I tu mam ostro pod górkę, bo podstawowy kłopot tej produkcji nie polega nawet na tym, że Anglicy mają w swoim dorobku lepsze albumy, tylko na tym, że jest ich dość dużo, zbyt dużo… Strach to przed sobą przyznać, ale A Map Of All Our Failures jawi mi się jako najmniej przekonujący krążek tej wspaniałej kapeli. Może i mam w stosunku do nich absurdalne wymagania (muszę – jak ktoś nagrał „Turn Loose The Swans”" i „The Angel And The Dark River” to stać go na wiele), ale nawet na siłę nie potrafię się tu doszukać naprawdę powalających rozwiązań. Owszem, trafiają się solidne, klasyczne momenty, gdy muzycy Umierającej Narzeczonej przemawiają dźwiękiem jak za najlepszych lat (w „Kneel Till Doomsday”, „A Tapestry Scorned”, „Hail Odysseus” no i może w „Abandoned As Christ”), tylko że jest ich zdecydowanie za mało i giną one osaczone motywami wtórnymi, nudnawymi i pozbawionymi wyrazu.

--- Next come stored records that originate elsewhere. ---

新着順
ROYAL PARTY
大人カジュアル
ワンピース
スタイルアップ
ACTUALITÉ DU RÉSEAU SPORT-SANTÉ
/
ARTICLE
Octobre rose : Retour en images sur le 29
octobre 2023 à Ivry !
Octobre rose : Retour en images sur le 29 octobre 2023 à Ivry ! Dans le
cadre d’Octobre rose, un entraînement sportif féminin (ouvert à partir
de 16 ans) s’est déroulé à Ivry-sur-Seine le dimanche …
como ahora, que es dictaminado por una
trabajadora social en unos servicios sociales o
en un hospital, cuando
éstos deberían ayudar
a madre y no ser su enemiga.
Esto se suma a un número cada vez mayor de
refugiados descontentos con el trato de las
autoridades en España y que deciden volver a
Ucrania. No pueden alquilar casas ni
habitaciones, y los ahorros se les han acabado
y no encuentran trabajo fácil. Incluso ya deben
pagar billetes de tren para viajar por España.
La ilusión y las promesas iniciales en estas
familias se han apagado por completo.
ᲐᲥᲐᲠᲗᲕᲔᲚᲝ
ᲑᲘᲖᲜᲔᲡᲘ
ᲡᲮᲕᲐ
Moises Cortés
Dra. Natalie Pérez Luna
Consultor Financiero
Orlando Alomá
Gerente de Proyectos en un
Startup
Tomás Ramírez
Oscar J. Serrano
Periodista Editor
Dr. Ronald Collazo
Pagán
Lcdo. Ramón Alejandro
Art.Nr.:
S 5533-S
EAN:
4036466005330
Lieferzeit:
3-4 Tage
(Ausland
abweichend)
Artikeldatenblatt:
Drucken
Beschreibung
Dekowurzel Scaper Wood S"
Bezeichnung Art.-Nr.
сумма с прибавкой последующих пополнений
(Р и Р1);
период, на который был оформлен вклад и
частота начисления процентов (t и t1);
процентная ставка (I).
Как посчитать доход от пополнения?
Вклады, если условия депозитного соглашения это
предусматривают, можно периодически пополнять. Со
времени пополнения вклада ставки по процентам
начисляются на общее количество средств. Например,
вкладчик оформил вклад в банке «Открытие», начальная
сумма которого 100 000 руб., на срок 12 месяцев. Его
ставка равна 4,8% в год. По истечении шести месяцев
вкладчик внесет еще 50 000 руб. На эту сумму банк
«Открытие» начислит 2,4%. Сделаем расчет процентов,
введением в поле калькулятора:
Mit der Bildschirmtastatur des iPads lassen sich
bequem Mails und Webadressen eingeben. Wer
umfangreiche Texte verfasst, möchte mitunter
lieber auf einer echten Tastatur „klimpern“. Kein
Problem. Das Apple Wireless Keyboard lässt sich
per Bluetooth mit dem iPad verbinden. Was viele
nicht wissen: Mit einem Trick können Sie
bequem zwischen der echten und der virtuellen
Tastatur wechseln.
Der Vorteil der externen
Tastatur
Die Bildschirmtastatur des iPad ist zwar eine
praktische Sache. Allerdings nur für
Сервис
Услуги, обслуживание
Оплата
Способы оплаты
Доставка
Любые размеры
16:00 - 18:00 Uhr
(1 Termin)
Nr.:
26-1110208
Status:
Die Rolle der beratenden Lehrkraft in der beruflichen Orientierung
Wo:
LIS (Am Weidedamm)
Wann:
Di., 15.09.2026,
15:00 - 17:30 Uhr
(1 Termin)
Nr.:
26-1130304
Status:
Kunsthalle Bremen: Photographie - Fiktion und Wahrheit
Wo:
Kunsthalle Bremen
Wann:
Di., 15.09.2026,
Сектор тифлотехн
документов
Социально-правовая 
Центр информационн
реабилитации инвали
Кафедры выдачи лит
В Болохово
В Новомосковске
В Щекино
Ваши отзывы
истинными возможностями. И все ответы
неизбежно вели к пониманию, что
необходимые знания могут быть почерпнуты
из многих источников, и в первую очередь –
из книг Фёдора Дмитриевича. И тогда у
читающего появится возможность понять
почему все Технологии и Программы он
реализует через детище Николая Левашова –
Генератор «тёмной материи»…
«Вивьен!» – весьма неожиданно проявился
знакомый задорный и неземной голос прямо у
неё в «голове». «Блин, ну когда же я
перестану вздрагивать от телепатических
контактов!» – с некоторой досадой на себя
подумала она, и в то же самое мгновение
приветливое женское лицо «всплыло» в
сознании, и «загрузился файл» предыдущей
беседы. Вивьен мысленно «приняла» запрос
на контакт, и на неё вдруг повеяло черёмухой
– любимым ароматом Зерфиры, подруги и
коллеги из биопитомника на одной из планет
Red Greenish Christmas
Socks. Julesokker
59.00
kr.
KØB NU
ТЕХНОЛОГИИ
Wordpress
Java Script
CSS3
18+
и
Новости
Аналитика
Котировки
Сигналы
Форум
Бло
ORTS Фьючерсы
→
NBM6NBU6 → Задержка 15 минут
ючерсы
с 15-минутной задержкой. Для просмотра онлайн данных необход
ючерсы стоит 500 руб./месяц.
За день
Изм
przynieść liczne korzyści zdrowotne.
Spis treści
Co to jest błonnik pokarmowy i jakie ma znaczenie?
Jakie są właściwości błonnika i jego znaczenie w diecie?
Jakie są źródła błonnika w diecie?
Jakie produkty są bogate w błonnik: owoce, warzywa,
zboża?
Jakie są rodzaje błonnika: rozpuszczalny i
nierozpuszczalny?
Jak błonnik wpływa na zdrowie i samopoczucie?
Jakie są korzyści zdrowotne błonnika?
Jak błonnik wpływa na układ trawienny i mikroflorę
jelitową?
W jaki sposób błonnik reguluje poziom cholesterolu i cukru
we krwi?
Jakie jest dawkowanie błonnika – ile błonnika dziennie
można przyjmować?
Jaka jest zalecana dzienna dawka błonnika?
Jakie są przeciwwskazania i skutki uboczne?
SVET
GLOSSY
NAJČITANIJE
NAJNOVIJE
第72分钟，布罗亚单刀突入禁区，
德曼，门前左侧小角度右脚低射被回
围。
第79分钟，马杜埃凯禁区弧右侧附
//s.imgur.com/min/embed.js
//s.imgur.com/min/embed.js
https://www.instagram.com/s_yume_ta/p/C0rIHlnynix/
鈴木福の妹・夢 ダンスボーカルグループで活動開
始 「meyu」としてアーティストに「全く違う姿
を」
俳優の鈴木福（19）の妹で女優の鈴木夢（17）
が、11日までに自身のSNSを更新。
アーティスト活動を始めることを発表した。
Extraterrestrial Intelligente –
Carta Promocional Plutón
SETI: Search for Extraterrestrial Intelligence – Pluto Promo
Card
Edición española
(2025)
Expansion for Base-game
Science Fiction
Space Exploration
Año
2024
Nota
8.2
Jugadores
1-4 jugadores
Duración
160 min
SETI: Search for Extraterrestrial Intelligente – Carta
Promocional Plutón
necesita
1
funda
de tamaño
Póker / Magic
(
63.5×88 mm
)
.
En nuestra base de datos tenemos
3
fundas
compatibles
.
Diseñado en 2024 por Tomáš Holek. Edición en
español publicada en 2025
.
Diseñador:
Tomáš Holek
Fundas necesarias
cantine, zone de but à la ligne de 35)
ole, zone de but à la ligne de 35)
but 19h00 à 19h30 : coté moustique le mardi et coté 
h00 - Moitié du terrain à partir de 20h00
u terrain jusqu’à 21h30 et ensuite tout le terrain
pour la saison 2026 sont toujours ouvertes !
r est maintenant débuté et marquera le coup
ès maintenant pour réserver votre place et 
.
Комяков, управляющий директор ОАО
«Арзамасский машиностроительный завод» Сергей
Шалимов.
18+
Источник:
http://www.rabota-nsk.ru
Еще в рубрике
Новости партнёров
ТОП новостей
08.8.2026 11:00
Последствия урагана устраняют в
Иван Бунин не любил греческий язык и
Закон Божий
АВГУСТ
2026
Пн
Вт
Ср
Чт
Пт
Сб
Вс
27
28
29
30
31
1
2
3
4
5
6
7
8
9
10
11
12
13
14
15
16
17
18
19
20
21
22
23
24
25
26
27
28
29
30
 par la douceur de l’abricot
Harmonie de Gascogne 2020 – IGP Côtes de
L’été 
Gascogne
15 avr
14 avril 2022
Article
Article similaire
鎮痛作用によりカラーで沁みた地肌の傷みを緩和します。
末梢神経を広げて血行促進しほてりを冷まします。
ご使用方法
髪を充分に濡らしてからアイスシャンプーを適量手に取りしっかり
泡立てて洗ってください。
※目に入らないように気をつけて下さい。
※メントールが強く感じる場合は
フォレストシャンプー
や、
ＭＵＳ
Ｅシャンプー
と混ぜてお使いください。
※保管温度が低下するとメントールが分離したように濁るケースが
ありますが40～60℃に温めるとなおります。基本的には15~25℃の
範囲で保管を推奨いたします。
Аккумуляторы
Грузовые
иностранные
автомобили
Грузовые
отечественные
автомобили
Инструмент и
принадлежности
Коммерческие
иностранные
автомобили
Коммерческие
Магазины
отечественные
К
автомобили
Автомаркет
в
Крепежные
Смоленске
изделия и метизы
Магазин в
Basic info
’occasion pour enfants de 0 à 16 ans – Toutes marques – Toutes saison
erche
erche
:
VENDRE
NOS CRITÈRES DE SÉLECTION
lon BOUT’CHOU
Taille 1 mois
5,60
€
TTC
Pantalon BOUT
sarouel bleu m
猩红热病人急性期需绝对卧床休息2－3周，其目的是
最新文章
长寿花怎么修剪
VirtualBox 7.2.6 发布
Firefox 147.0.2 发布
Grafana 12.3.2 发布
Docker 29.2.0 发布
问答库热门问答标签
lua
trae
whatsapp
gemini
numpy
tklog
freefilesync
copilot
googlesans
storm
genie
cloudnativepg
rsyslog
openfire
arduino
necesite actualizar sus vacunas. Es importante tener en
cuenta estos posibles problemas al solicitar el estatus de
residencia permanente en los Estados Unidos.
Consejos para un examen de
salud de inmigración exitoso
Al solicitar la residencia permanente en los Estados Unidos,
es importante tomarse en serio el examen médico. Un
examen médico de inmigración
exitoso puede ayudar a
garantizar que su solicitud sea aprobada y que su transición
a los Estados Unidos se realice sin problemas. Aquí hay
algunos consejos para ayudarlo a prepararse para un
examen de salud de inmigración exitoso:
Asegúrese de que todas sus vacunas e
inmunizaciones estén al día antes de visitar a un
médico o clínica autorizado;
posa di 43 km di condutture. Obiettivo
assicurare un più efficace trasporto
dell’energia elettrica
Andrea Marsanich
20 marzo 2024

Brak podniety z mojej strony wynika poniekąd z obranego na A Map Of All Our Failures stylu – praktycznie cały album stanowi zwrot w stronę dobijających doomowych brzmień (blasty w „Kneel Till Doomsday” należy traktować jako zmyłkę na początek) oraz surowej formy znanej z debiutu i najgłębszej przeszłości. Koniec końców nie był to chyba najlepszy pomysł, bo otrzymaliśmy muzykę dość jednorodną, pozbawioną porządnej (dawnej) dramaturgii, płaską, zwyczajną…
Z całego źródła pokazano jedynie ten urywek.